▸ **FRAGMENTO PROPORCIONADO**:
.....

Mi primera Semana Santa sin la abuela va a suponer un golpe duro, marcado fuertemente por su ausencia y una temperatura atípica, casi treinta grados, que derrochará sudor en los costaleros; y a la Virgen, si fuese la diosa viva que muchos creen, la obligará a quitarse el manto bordado y apagar cada cirio que la rodea, quizá suplicando justicia climática de la misma forma que la rogaron los miembros de la Iglesia católica alemana que, el pasado noviembre, se unieron a una protesta de Rebelión Científica. “¡Salvemos la creación!”, gritaron, porque ya no hay reino terrenal o espiritual donde negar la evidencia: la crisis ecológica, existencial, avanza a pasos agigantados.
Qué belleza invocar a Dios para proteger la biosfera, de la que somos parte 8.000 millones de personas. Qué pena que nos hallemos en otro paradigma, el que propugnaba el filósofo Giorgio Agamben cuando hablaba del homo sacer, una vida que podía ser aniquilada impunemente sin encontrar justicia terrenal ni divina, justo lo que está ocurriendo por todo el globo. El cielo no responde aunque alcemos la vista, y más abajo, en los suelos sociopolíticos que nos enfangan, la ley humana ha pasado a convertirse en una herramienta arbitraria de represión que se utiliza, cada vez con más frecuencia, contra quienes alertan, enérgica pero pacíficamente, de la catástrofe en marcha aun en países que se autodenominan democráticos.
Si bien esto ha acontecido innumerables veces a lo largo de la historia, quizá sea la primera vez que se criminaliza a colectivos cuyo mensaje cuenta con el consenso de varias generaciones de científicos –50 años avisando–, y hasta es corroborado y celebrado en cumbres, conferencias, despachos gubernamentales. El delirio está servido cuando esa verdad incuestionable es motivo de arrestos y posibles penas de prisión.
El pasado 30 de marzo dieron comienzo las vistas judiciales contra 15 activistas y científicos que se manifestaron en abril de 2022 en las escalinatas del Congreso para demandar una acción urgente frente a la emergencia climática por parte de las instituciones. Arrojaron agua tintada de remolacha que simulaba sangre, líquido biodegradable que ellos mismos se encargaron cuidadosamente de limpiar antes de abandonar el lugar. El resultado de esa protesta no violenta podría materializarse en el encierro entre rejas de estos manifestantes asociados a Rebelión Científica, pues la Fiscalía pide varios años de cárcel para ellos. Esa misma Fiscalía incluyó al colectivo dentro del apartado dedicado al terrorismo internacional en su última memoria, calificándolos de “extremismo” de izquierda, y equiparándolos a grupúsculos de derecha situados en la “órbita nazi”. Cuando las palabras sirven más para confundir que para clarificar, se puede argüir que habitamos un paradigma de posverdad muy peligroso.

.....

▸ **ENTRADAS EXTRAÍDAS**:
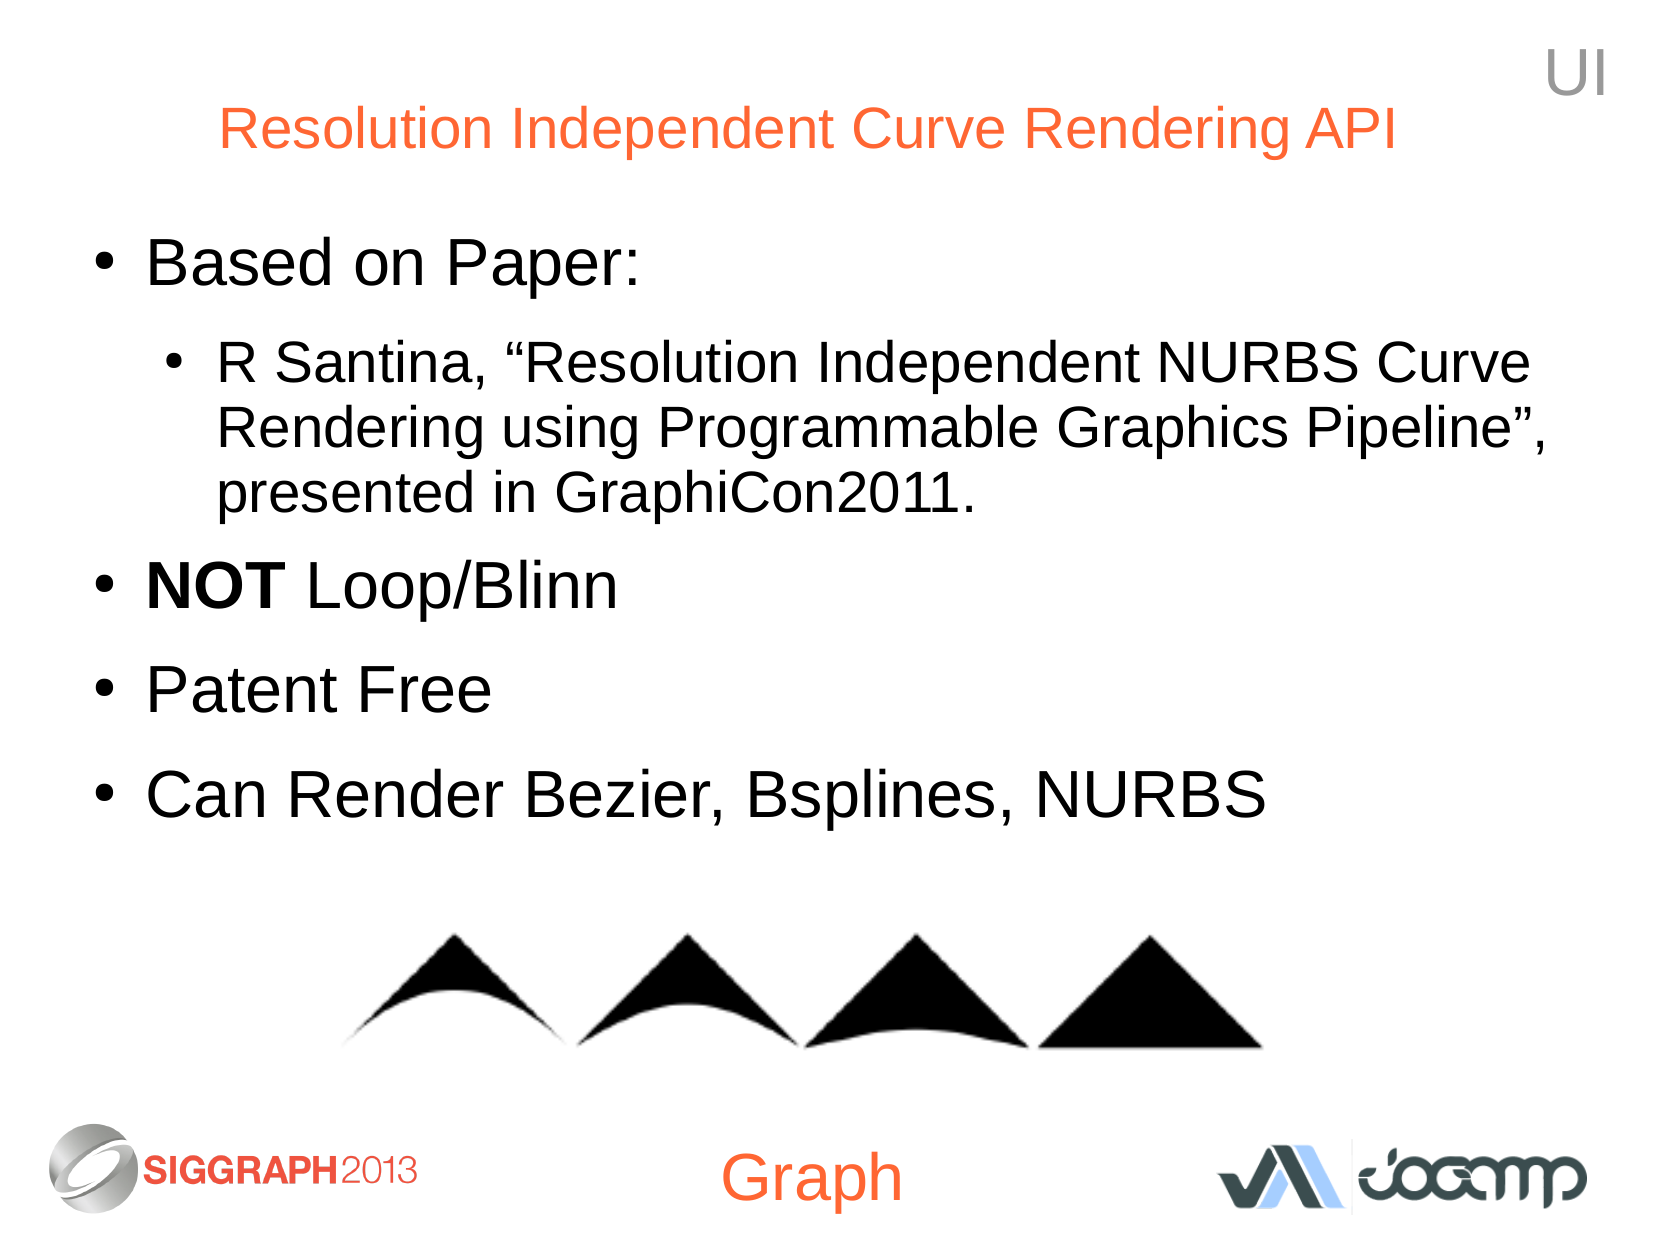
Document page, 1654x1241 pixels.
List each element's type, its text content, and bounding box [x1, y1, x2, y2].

list Based on Paper: R Santina, “Resolution Independent NURBS Curve Rendering using Programmable Graphics Pipeline”, presented in GraphiCon2011. NOT Loop/Blinn Patent Free Can Render Bezier, Bsplines, NURBS [75, 225, 1571, 1044]
text_box Graph [720, 1140, 936, 1216]
picture [225, 879, 1369, 1088]
title Resolution Independent Curve Rendering API [68, 56, 1576, 181]
picture [1215, 1139, 1587, 1215]
text_box UI [1529, 27, 1642, 132]
picture [45, 1122, 421, 1215]
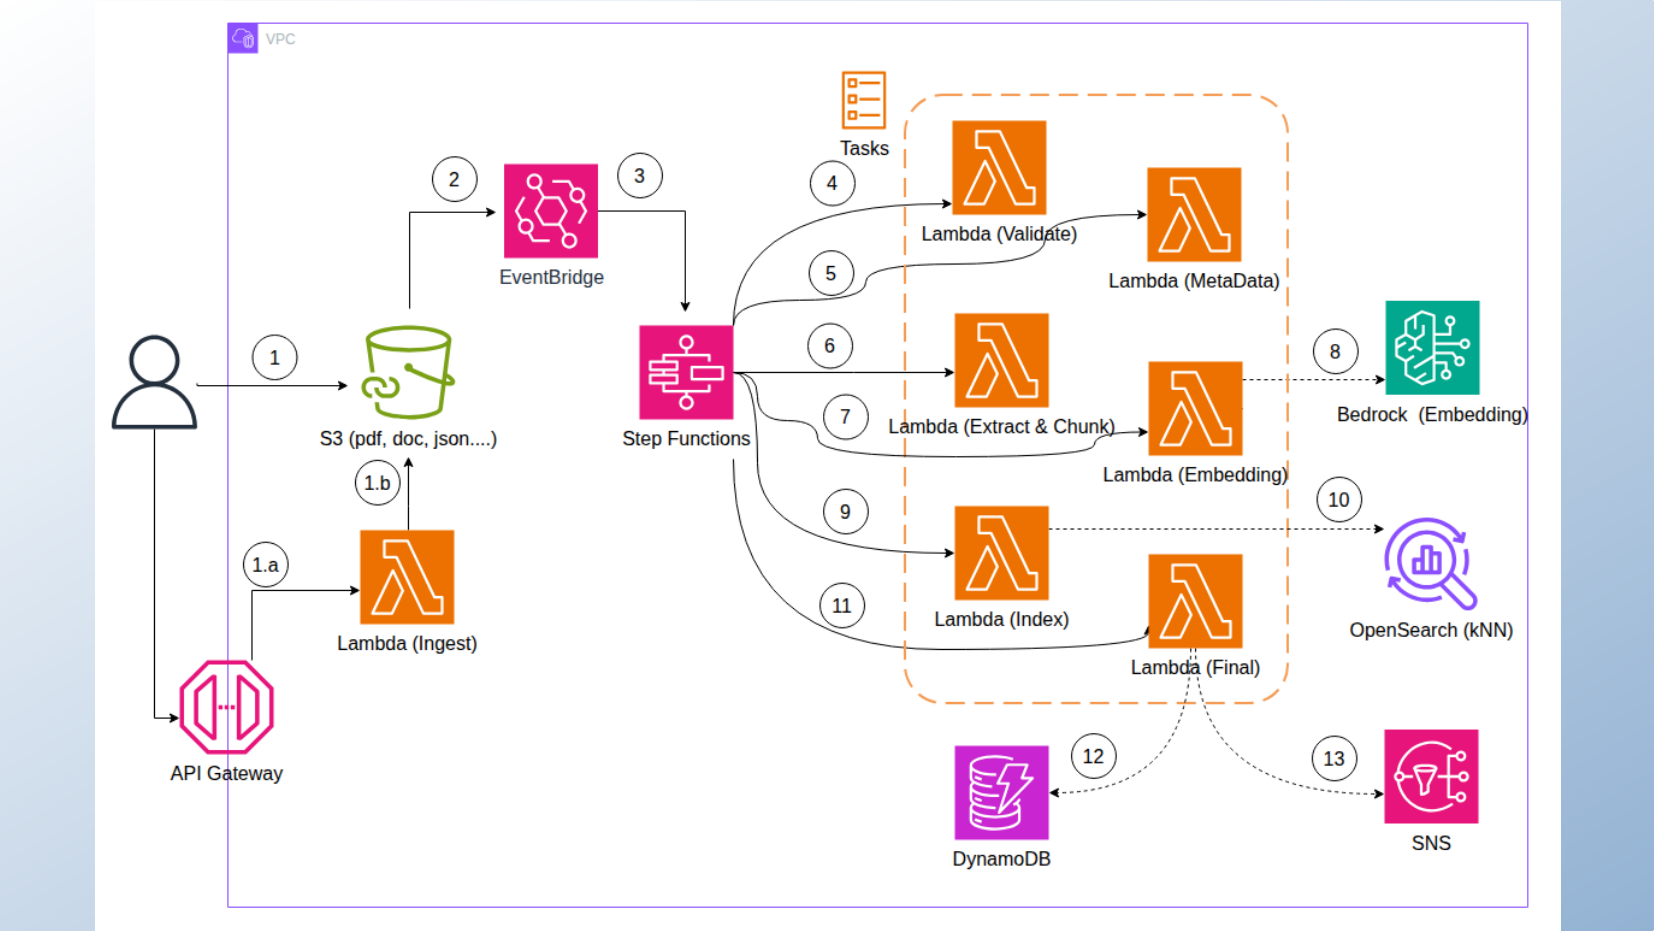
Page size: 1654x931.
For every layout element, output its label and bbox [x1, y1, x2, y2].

picture [95, 1, 1561, 931]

.....

▸ **INSTRUCCIONES A SEGUIR**:
Copia literalmente el pasaje del artículo sobre Rebelión Científica que va desde "Mi primera Semana" hasta "a pasos agigantados.", ambos incluidos. Las líneas no hacen falta para resolver ninguna tarea.

▸ **RESULTADO**:
Mi primera Semana Santa sin la abuela va a suponer un golpe duro, marcado fuertemente por su ausencia y una temperatura atípica, casi treinta grados, que derrochará sudor en los costaleros; y a la Virgen, si fuese la diosa viva que muchos creen, la obligará a quitarse el manto bordado y apagar cada cirio que la rodea, quizá suplicando justicia climática de la misma forma que la rogaron los miembros de la Iglesia católica alemana que, el pasado noviembre, se unieron a una protesta de Rebelión Científica. “¡Salvemos la creación!”, gritaron, porque ya no hay reino terrenal o espiritual donde negar la evidencia: la crisis ecológica, existencial, avanza a pasos agigantados.